In this dissertation, we investigate two fundamental problems in large scale graph data mining and graph database management: Scalable graph mining and graph database management tools become increasingly crucial to applications with complex data in domains ranging from software engineering to computational biology.

Customer lifetime value modeling and cross-selling pattern mining are two important areas of data mining applications in marketing sciences. To address the problem of modeling complex correlations in classification and clustering of time series, we propose the functional subspace clustering framework, which assumes that the time series lie on several subspaces with possible deformations.

In this work, we propose a probabilistic online inference framework to iteratively rate user skills in a crowdsourcing environment.

The award will support grad. Xiaosong is currently a professor at North Carolina State University with a joint appointment at Oak Ridge National Laboratory, working on management of scientific data.

Analysis of large scale time series data collected from diverse applications has created new multi-faceted challenges and opportunities. As is known to all, the big data age contributes large-scale diversified information sources, such as structured knowledge bases KBsunstructured texts, and semi-structured tables.

We propose a novel framework, called gIceberg, which performs aggregation over personalized PageRank vectors. Given a graph data set, what are the hidden structural patterns and how can we find them.

It also explores several critical applications in bioinformatics, computer systems, and software engineering, including gene relevance network analysis for functional annotation, and program flow analysis for automated software bug isolation.

The developed concepts, theories, and systems hence increase our understanding of data mining principles in structural pattern discovery, interpretation and search.

Earth science earth science, or geoscience, comprises a wide range of sub-topics that aim to analyze all the factors, notions and theories on our planet for.

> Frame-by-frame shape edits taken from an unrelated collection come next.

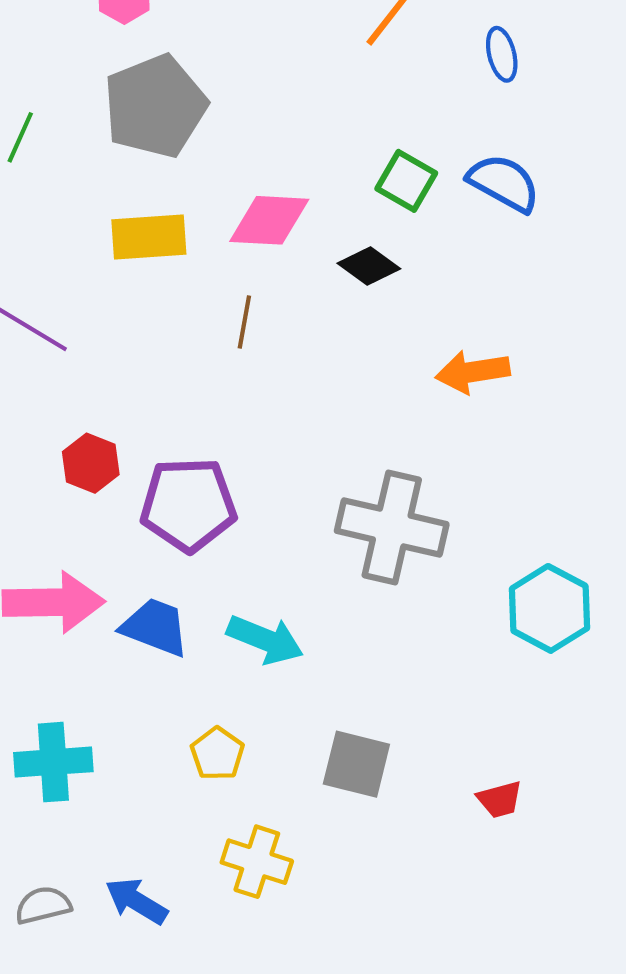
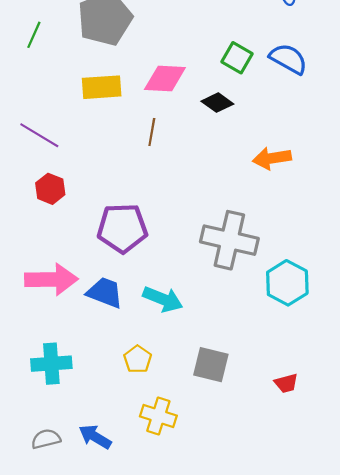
red hexagon: (91, 463) -> (50, 189), moved
cyan hexagon: (549, 608) -> (287, 283), moved

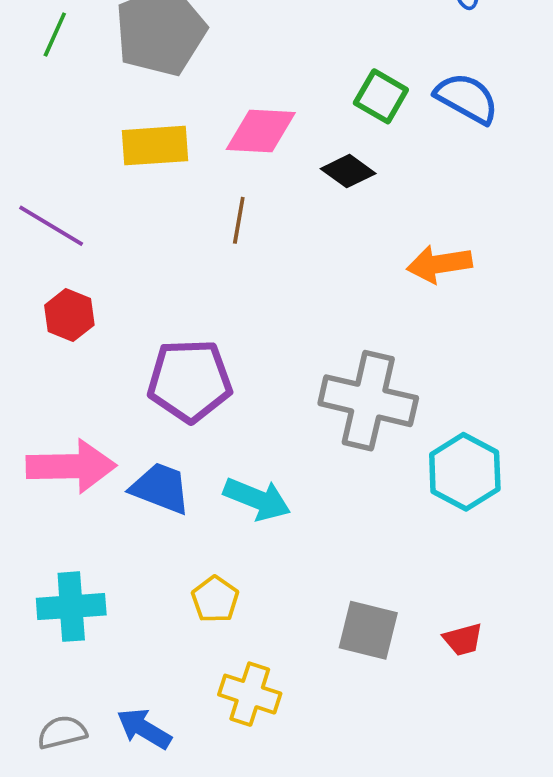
green line: (34, 35) -> (55, 34), moved
gray square: (211, 365) -> (368, 630), moved

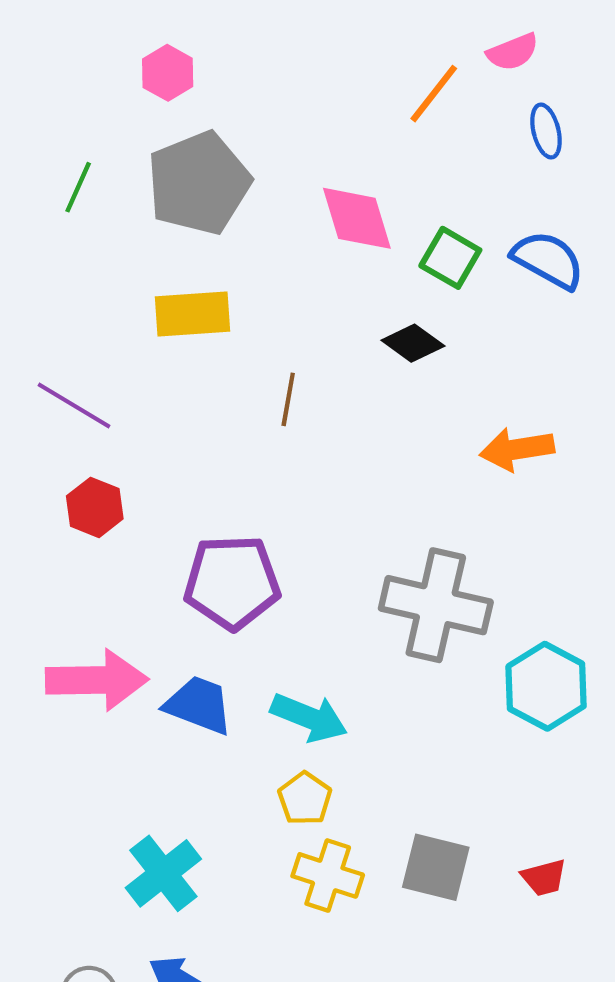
pink diamond: (261, 131) -> (357, 218), moved, turned 70
yellow pentagon: (215, 599) -> (305, 799), moved
cyan cross: (71, 607) -> (163, 873), moved, turned -34
yellow cross: (250, 694) -> (328, 875), moved

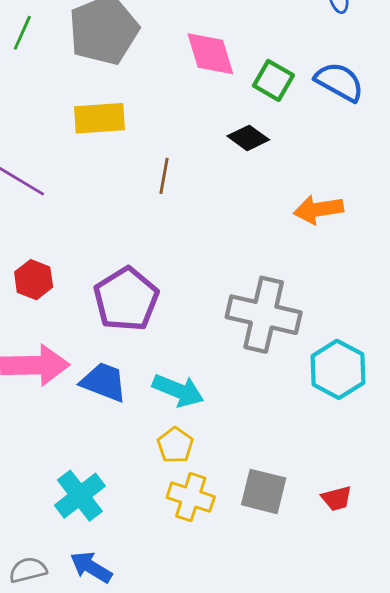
red hexagon: (95, 507) -> (34, 280), moved
purple pentagon: (232, 582) -> (126, 299), turned -30

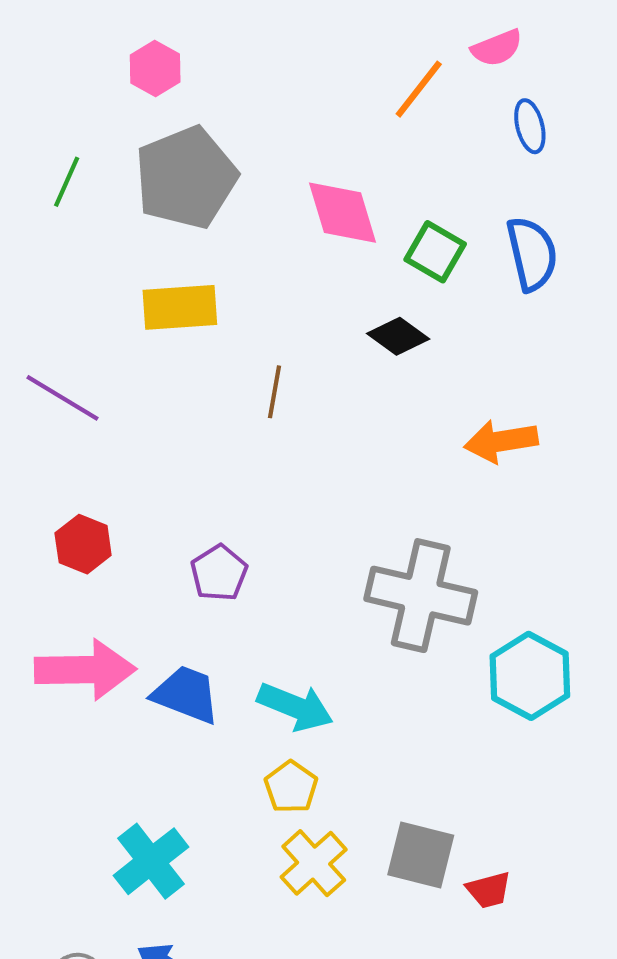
blue semicircle: (339, 82) -> (532, 254), turned 48
purple pentagon: (126, 299) -> (219, 573), size x0.6
yellow cross: (191, 497) -> (314, 863), turned 30
red trapezoid: (337, 498) -> (489, 890), moved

Starting with the challenges and issues existing in knowledge graph query processing, I will discuss our efforts in addressing these issues, including schemaless graph querying, user feedback, factoid question benchmark, natural language questions, and query routing in collaborative networks.

First, we tackle the challenge of modeling high-dimensional multi-modal correlations in the spatio-temporal data, as accurate modeling of correlations is the key to accurate predictive analysis.

The award will fund her work on storage. The formulation of a general graph information system through this study could provide fundamental supports to graph-intensive applications Topics: Graph mining and graph data management themselves are expensive computational problems since subgraph isomorphism is NP-complete.

The award will support grad. Rule- and motif-based anomaly detection in massive moving object data sets, by X. Moreover, we empirically verify that tables supply rich knowledge that might not exist or is difficult to be identified in existing KBs. The intelligence possessed by current machines is still limited in many aspects.

We also claim that similarity is a subproblem in many applications with multiple graphs, and contribute methods for network alignment and similarity.

Huan Sun (student) and Xifeng Yan (advisor) at University of California, Santa Barbara. Abstract: Today’s paradigm of information search is in the midst of a significant transformation. Question answering (QA) systems that can precisely answer user questions are becoming more and more desired, in contrast to traditional search engines only retrieving lengthy web pages.